====== Supplied material ======
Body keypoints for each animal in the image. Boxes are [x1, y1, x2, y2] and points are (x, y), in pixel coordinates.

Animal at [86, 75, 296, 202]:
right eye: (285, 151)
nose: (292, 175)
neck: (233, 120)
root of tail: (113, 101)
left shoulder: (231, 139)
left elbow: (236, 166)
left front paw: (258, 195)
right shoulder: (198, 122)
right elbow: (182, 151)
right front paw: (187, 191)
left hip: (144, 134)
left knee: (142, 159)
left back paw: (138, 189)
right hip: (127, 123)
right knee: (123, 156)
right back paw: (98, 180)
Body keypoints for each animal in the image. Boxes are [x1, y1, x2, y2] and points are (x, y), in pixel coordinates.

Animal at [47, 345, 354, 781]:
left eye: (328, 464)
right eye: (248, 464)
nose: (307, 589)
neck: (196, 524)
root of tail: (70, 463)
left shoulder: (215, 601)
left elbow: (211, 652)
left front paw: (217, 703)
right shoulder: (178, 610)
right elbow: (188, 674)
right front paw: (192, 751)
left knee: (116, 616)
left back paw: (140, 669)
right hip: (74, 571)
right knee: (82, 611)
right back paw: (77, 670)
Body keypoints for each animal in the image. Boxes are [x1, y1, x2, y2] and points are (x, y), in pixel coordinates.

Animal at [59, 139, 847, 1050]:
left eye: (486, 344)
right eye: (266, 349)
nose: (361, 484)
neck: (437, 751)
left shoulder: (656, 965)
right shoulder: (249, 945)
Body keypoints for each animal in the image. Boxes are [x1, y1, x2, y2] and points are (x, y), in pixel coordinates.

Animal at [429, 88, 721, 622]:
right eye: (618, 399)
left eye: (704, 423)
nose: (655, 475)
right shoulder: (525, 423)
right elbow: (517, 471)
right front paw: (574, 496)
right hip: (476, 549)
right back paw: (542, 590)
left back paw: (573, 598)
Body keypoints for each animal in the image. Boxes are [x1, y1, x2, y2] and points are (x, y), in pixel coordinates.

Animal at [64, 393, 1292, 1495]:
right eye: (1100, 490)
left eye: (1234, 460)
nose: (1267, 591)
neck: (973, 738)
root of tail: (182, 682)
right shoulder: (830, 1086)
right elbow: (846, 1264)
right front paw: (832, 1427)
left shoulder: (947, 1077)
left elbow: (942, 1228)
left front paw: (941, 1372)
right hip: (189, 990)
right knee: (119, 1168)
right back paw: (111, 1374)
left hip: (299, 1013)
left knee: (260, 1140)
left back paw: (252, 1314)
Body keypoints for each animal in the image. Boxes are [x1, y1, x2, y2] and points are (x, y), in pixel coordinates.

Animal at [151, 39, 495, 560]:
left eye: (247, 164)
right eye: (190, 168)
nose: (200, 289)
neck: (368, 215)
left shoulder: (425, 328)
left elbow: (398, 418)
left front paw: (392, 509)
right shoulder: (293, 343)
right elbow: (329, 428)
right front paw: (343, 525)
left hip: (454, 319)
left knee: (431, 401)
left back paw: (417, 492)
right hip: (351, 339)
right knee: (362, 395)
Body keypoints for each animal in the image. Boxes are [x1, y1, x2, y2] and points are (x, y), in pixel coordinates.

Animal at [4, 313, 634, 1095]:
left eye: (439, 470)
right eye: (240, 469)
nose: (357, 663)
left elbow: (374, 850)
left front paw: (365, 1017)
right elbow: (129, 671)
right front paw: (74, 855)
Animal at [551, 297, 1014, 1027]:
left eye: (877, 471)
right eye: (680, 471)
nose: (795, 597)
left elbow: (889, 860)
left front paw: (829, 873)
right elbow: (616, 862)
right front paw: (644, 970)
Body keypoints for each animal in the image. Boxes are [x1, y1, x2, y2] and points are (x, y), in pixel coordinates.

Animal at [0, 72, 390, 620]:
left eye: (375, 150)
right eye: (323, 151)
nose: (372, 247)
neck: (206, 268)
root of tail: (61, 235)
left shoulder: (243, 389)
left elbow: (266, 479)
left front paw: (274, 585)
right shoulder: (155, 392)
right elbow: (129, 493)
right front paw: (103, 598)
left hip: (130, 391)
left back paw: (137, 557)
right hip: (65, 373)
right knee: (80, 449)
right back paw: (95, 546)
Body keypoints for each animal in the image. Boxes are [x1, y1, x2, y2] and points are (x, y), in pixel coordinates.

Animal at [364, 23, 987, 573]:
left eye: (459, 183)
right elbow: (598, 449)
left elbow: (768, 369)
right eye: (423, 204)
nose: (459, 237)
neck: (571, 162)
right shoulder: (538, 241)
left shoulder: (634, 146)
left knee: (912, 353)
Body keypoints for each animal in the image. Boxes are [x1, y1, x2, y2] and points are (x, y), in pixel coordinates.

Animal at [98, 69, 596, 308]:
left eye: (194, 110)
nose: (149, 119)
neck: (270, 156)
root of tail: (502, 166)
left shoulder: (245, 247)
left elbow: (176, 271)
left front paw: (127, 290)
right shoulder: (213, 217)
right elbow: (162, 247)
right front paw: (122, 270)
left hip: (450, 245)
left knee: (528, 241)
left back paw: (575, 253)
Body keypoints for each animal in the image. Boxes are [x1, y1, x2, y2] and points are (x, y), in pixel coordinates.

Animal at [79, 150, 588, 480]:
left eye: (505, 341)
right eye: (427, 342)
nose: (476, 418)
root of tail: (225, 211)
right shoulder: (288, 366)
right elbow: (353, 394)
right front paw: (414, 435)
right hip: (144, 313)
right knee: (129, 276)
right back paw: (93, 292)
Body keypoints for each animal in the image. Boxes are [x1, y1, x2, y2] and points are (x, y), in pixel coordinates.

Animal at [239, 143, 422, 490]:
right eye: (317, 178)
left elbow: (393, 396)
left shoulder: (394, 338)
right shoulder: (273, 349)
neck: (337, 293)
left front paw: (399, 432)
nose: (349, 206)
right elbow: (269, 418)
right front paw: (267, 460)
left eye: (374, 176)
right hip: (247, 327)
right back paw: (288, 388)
======
Copy the entire listing above, line for line, exactly.

◆ Solution for this exercise
Body keypoints for each animal in the image. Boxes are [x1, y1, x2, y2] and points are (x, y), in pixel coordinates.

Animal at [86, 75, 296, 202]:
right eye: (285, 151)
nose: (292, 175)
neck: (233, 120)
root of tail: (113, 101)
left shoulder: (231, 139)
left elbow: (236, 166)
left front paw: (258, 195)
right shoulder: (198, 122)
right elbow: (182, 151)
right front paw: (187, 191)
left hip: (144, 134)
left knee: (142, 159)
left back paw: (138, 189)
right hip: (127, 123)
right knee: (123, 156)
right back paw: (98, 180)
Body keypoints for each animal in the image. Boxes are [x1, y1, x2, y2] and points are (x, y), in pixel coordinates.

Animal at [47, 345, 354, 781]:
left eye: (328, 464)
right eye: (248, 464)
nose: (307, 589)
neck: (196, 524)
root of tail: (70, 463)
left shoulder: (215, 601)
left elbow: (211, 652)
left front paw: (217, 703)
right shoulder: (178, 610)
right elbow: (188, 674)
right front paw: (192, 751)
left knee: (116, 616)
left back paw: (140, 669)
right hip: (74, 571)
right knee: (82, 611)
right back paw: (77, 670)
Body keypoints for each animal in the image. Boxes are [x1, y1, x2, y2] and points are (x, y), in pixel coordinates.

Animal at [59, 139, 847, 1050]:
left eye: (486, 344)
right eye: (266, 349)
nose: (361, 484)
neck: (437, 751)
left shoulder: (656, 965)
right shoulder: (249, 945)
Body keypoints for each animal in the image. Boxes are [x1, y1, x2, y2] and points are (x, y), in pixel coordinates.

Animal at [429, 88, 721, 622]:
right eye: (618, 399)
left eye: (704, 423)
nose: (655, 475)
right shoulder: (525, 423)
right elbow: (517, 471)
right front paw: (574, 496)
right hip: (476, 549)
right back paw: (542, 590)
left back paw: (573, 598)
Body keypoints for each animal in the image. Boxes are [x1, y1, x2, y2] and points are (x, y), in pixel coordinates.

Animal at [64, 393, 1292, 1495]:
right eye: (1100, 490)
left eye: (1234, 460)
nose: (1267, 591)
neck: (973, 738)
root of tail: (182, 682)
right shoulder: (830, 1086)
right elbow: (846, 1264)
right front paw: (832, 1427)
left shoulder: (947, 1077)
left elbow: (942, 1228)
left front paw: (941, 1372)
right hip: (189, 990)
right knee: (119, 1168)
right back paw: (111, 1374)
left hip: (299, 1013)
left knee: (260, 1140)
left back paw: (252, 1314)
Body keypoints for each animal in the image. Boxes are [x1, y1, x2, y2] and points are (x, y), in pixel coordinates.

Animal at [151, 39, 495, 560]:
left eye: (247, 164)
right eye: (190, 168)
nose: (200, 289)
neck: (368, 215)
left shoulder: (425, 328)
left elbow: (398, 418)
left front paw: (392, 509)
right shoulder: (293, 343)
right elbow: (329, 428)
right front paw: (343, 525)
left hip: (454, 319)
left knee: (431, 401)
left back paw: (417, 492)
right hip: (351, 339)
right knee: (362, 395)
Body keypoints for each animal in the image. Boxes are [x1, y1, x2, y2] and points are (x, y), in pixel coordinates.

Animal at [4, 313, 634, 1095]:
left eye: (439, 470)
right eye: (240, 469)
nose: (357, 663)
left elbow: (374, 850)
left front paw: (365, 1017)
right elbow: (129, 671)
right front paw: (74, 855)
Animal at [551, 297, 1014, 1027]:
left eye: (877, 471)
right eye: (680, 471)
nose: (795, 597)
left elbow: (889, 860)
left front paw: (829, 873)
right elbow: (616, 862)
right front paw: (644, 970)
Body keypoints for each animal in the image. Boxes are [x1, y1, x2, y2] and points are (x, y), in pixel coordinates.

Animal at [0, 72, 390, 620]:
left eye: (375, 150)
right eye: (323, 151)
nose: (372, 247)
neck: (206, 268)
root of tail: (61, 235)
left shoulder: (243, 389)
left elbow: (266, 479)
left front paw: (274, 585)
right shoulder: (155, 392)
right elbow: (129, 493)
right front paw: (103, 598)
left hip: (130, 391)
left back paw: (137, 557)
right hip: (65, 373)
right knee: (80, 449)
right back paw: (95, 546)
Body keypoints for each animal in the image. Boxes are [x1, y1, x2, y2] and points are (x, y), in pixel coordinates.

Animal at [364, 23, 987, 573]:
left eye: (459, 183)
right elbow: (598, 449)
left elbow: (768, 369)
right eye: (423, 204)
nose: (459, 237)
neck: (571, 162)
right shoulder: (538, 241)
left shoulder: (634, 146)
left knee: (912, 353)
Body keypoints for each animal in the image. Boxes are [x1, y1, x2, y2] and points are (x, y), in pixel coordinates.

Animal at [98, 69, 596, 308]:
left eye: (194, 110)
nose: (149, 119)
neck: (270, 156)
root of tail: (502, 166)
left shoulder: (245, 247)
left elbow: (176, 271)
left front paw: (127, 290)
right shoulder: (213, 217)
right elbow: (162, 247)
right front paw: (122, 270)
left hip: (450, 245)
left knee: (528, 241)
left back paw: (575, 253)
Body keypoints for each animal in the image. Boxes are [x1, y1, x2, y2] and points are (x, y), in pixel coordinates.

Animal at [79, 150, 588, 480]:
left eye: (505, 341)
right eye: (427, 342)
nose: (476, 418)
root of tail: (225, 211)
right shoulder: (288, 366)
right elbow: (353, 394)
right front paw: (414, 435)
right hip: (144, 313)
right knee: (129, 276)
right back paw: (93, 292)
Body keypoints for each animal in the image. Boxes are [x1, y1, x2, y2] and points are (x, y), in pixel coordinates.

Animal at [239, 143, 422, 490]:
right eye: (317, 178)
left elbow: (393, 396)
left shoulder: (394, 338)
right shoulder: (273, 349)
neck: (337, 293)
left front paw: (399, 432)
nose: (349, 206)
right elbow: (269, 418)
right front paw: (267, 460)
left eye: (374, 176)
right hip: (247, 327)
right back paw: (288, 388)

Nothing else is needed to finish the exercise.